Hacking Edu: My 7 “Whoa’s!” at SXSW Edu

Dr. Jane McGonigal: Reality is Broken

A different kind of geek parade now descends upon Austin as SXSW Edu wraps up and SXSW Interactive revs up.  I’m overlapping between the two events to welcome our MCDM Flip The Media SXSW team (check out our blog redesign!), connect with some friends at a Starbucks Speed Pitch session, and to attend an O’Reilly Media Mini Tools of Change for Publishing conference tomorrow.

Meanwhile, I reflect upon my revelations at SXSW Edu even as we plan our own Four Peaks “Hacking Edu: From Tower to Town Square” month of events in April (more details soon).

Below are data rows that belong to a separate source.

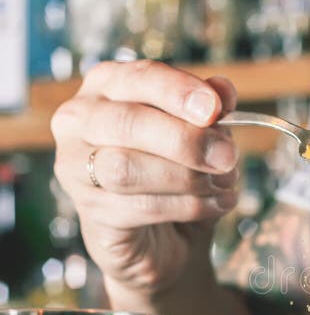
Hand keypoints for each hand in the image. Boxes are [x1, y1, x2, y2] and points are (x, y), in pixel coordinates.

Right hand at [52, 60, 239, 297]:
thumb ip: (210, 110)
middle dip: (186, 140)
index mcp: (107, 86)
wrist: (166, 237)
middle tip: (228, 157)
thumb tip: (223, 91)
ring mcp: (76, 168)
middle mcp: (80, 121)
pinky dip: (187, 206)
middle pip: (128, 123)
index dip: (178, 91)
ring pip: (126, 168)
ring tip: (224, 184)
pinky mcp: (90, 212)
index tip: (214, 110)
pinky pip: (139, 207)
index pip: (139, 78)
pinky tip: (215, 205)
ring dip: (187, 178)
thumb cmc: (178, 173)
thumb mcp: (202, 136)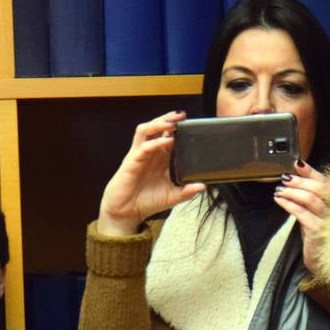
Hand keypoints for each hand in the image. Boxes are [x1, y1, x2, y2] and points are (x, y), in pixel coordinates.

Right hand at [97, 111, 206, 235]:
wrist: (126, 213)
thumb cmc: (146, 202)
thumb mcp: (172, 197)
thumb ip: (186, 192)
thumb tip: (202, 186)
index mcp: (159, 158)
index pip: (168, 136)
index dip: (177, 128)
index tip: (190, 123)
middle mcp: (149, 154)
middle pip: (156, 127)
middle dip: (168, 118)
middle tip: (182, 115)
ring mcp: (139, 156)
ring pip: (145, 131)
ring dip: (158, 124)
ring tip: (172, 123)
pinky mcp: (131, 162)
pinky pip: (143, 147)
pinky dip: (155, 142)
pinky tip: (166, 141)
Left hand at [273, 160, 329, 274]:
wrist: (325, 264)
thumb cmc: (320, 238)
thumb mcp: (317, 216)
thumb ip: (311, 201)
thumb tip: (294, 183)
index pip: (327, 183)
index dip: (312, 172)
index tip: (298, 164)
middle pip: (321, 188)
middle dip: (301, 181)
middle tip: (285, 178)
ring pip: (311, 199)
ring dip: (293, 192)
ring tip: (280, 190)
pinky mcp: (319, 231)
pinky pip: (302, 214)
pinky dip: (289, 205)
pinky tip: (280, 200)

1. DISRUPTION: Education is undergoing a massive upheaval in the United States.  That’s one reason why venture capital is flocking to it.  And why the Gates Foundation has identified education as a key area for addressing inequality.

2. TECHNOLOGY: Technology is the “new platform” for education, as Secretary of Education Arne Duncan declared in the conference’s closing keynote.

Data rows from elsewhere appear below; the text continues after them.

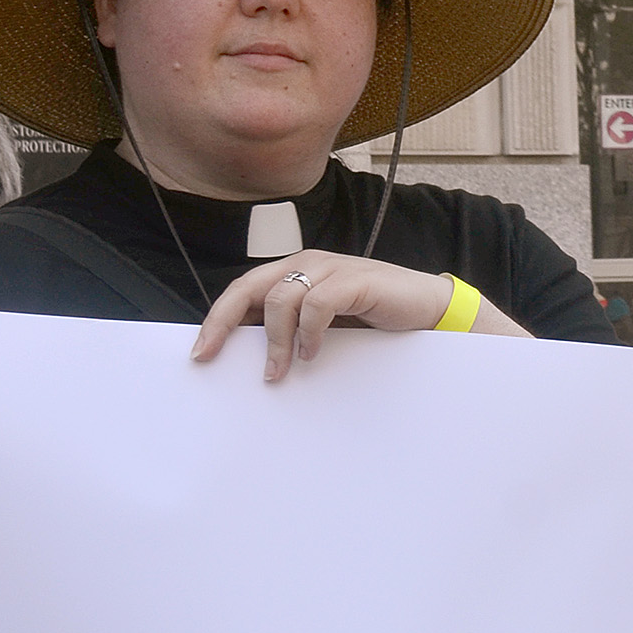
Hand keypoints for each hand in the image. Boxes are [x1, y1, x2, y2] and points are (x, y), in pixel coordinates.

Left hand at [190, 252, 504, 381]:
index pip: (244, 289)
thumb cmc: (378, 318)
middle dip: (224, 322)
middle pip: (249, 287)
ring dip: (276, 340)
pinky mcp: (355, 280)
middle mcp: (308, 263)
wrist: (430, 308)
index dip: (218, 318)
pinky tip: (314, 352)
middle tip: (212, 354)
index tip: (202, 352)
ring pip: (281, 299)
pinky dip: (309, 332)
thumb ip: (294, 328)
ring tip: (281, 369)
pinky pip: (317, 304)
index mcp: (297, 271)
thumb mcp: (327, 324)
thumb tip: (254, 355)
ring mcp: (332, 268)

3. EVERNOTE continues to be my #1 platform for knowledge management.  I discovered that I could start a new note, and share its URL publicly via Twitter.  That way folks could get my “coverage” of a panel or keynote in real time, even as I was taking notes for myself.  No more 140-character constraint!  So if you want my notes, images and audio from Secretary Duncan’s keynote, click this link (most of the links that follow in this post connect to my Evernote notes).

4. TABLETS specifically are the hottest technology in education.  I witnessed the effective use of an iPad Algebra 1 app in California schools (students who used the app scored 9% higher on standardized tests a year later).

5. GAMING: Peter Nillson scored best talk for me, with his Creativity in the Classroom (it’s worth reading my notes from his presentation).  He points out that school can be seen “as a game ecosystem.”  Jane McGonigal (author of bestselling book “Reality is Broken,” which advocates that games can “help save the world”) revealed in a new study that 92% of 2 year-olds now play some sort of technology-related game.  I have firsthand knowledge of this new truth.

6. CONTENT WANTS TO BE….Free or Paid?  This was a huge tension, highlighted by a keynote from Pearson (owner of Penguin, The Economist, The Financial Times) CEO Marjorie Scardino compared to many of the open source advocates at SXSW Edu, including actor LeVar Burton.  This tweet says it all:

Indeed…

7…THE SOLUTION TO OVERCOMING A LACK OF RESOURCES IN EDUCATION was generally seen as a blend of BYOD (“Bring Your Own Device”) and MOOC (“Massive Open Online Courses”) as identified in the eye-opening Where is the Disruption? panel.  When 150,000 people sign up to take a course on Artificial Intelligence from a tenured Stanford professor for free (the professor then leaves his position of safety for his own start-up), we know instinctively that the disruption is here, now.  Traditional educators, especially in higher cost higher education — beware.  It’s like journalism in 2008 all over again.  As Secretary Duncan said, “We all know what happens to dinosaurs.”